======== Passage to read

That seems fine to me.

You might also want to hook into gui.search_restriction.currentIndexChanged(int), so you will know if the user changes the restriction.

Quote:

So to make this plugin more complete/useful imho we *need* an ignore title based search.

I fully agree with this.

Quote:

I've only started last night thinking through all the implications and how it would fit. For instance when you are reviewing groups of authors, you are not going to want the "show all duplicates/highlight mode" option - instead it will be one group at a time and then the tag browser to filter within that group as you like or rename authors etc. So the Find duplicates dialog either needs a different dialog/menu option, or rearranging so that the options of how to view the results is either disabled or made a suboption of book based searches.

Well...

Doesn't this depend on my mental model at the time? If I am really looking for duplicate books and choose 'only author', then I might want to use groups and highlighting. Yes, this is a very fuzzy search, but that is what I asked for.

However, if my mental model is 'looking for author problems', then yes, I want to use group-at-a-time mode, and play with the tag browser etc. I also might want to use group-a-a-t mode if I am checking other metadata such as series or tagging issues.

What is wrong with adding an 'ignore title, fuzzy author' combination and leaving it up to me to choose how I want to see them? You might want to change the default to g-a-a-t, but I don't think you should prevent me from using highlighting.

Quote:

However I am convinced we do need ignore title searches, and if I have to rewrite the way I have done the code so far to support them then better to do that now and get it sorted while it is fresh in my mind than down the track imho.

Oh yes, do get it right before you have users.

kiwidude · 04-19-2011, 07:40 AM

Quote:

Originally Posted by chaley

You might also want to hook into gui.search_restriction.currentIndexChanged(int), so you will know if the user changes the restriction.

Yeah I had wondered about that. Won't that signal also get fired when I change the restrictions, so I will still need to unhook/rehook around when my plugin makes changes to those right? At least that is isolated and controllable rather than the clear signal I was attempting to use.

Quote:

What is wrong with adding an 'ignore title, fuzzy author' combination and leaving it up to me to choose how I want to see them? You might want to change the default to g-a-a-t, but I don't think you should prevent me from using highlighting...

I see your argument and once again a good point. That's what I get for thinking out loud rather than finishing my thoughts offline first

. You are correct, if the user has the desire to see potentially "lots of books" on screen at once then why not. It may work a lot faster for them to review all of the authors that came back when looking at the tag browser this way and then focus in on their "most likely" suspects. Then when they are happy they can just do the "Mark all groups as exempt" and the author exemptions get created, job done. Or they can go through the highlighted groups one by one, they just won't be able to see that particular set of authors isolated in the tag browser. As you say, user's choice...

chaley · 04-19-2011, 08:03 AM

Quote:

Originally Posted by kiwidude

Yeah I had wondered about that. Won't that signal also get fired when I change the restrictions, so I will still need to unhook/rehook around when my plugin makes changes to those right? At least that is isolated and controllable rather than the clear signal I was attempting to use.

================
======== Extracted entries

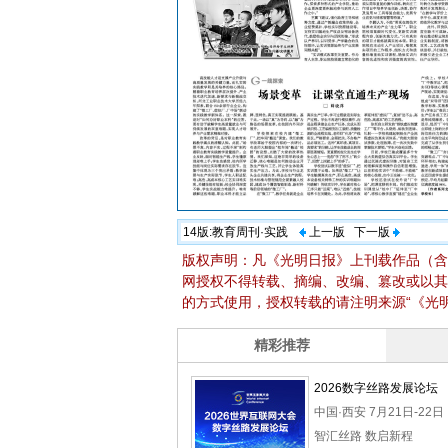
14版:
教育周刊·实践
上一版
下一版
版权声明：凡《光明日报》上刊载作品（含
网授权不得转载、摘编、改编、篡改或以其
的方式使用，授权转载的请注明来源“《光明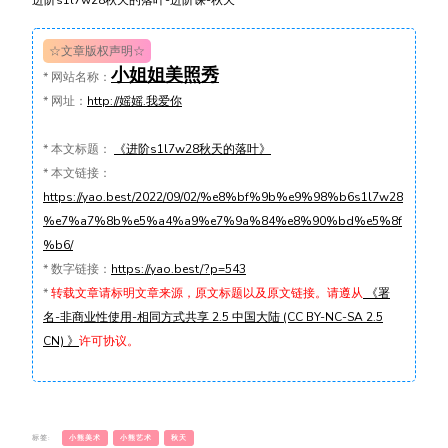
☆文章版权声明☆
小姐姐美照秀
*
网站名称：
*
网址：
http://媱媱.我爱你
*
本文标题：
《进阶s1l7w28秋天的落叶》
*
本文链接：
https://yao.best/2022/09/02/%e8%bf%9b%e9%98%b6s1l7w28
%e7%a7%8b%e5%a4%a9%e7%9a%84%e8%90%bd%e5%8f
%b6/
*
数字链接：
https://yao.best/?p=543
*
转载文章请标明文章来源，原文标题以及原文链接。请遵从
《署
名-非商业性使用-相同方式共享 2.5 中国大陆 (CC BY-NC-SA 2.5
CN) 》
许可协议。
标签:
小熊美术
小熊艺术
秋天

================

__Aim of the exercise__
Reproduce word for word the section of the forum thread that starts with "That seems fine" and ends with "title based search.".

__Result for this task__
That seems fine to me.

You might also want to hook into gui.search_restriction.currentIndexChanged(int), so you will know if the user changes the restriction.

Quote:

So to make this plugin more complete/useful imho we *need* an ignore title based search.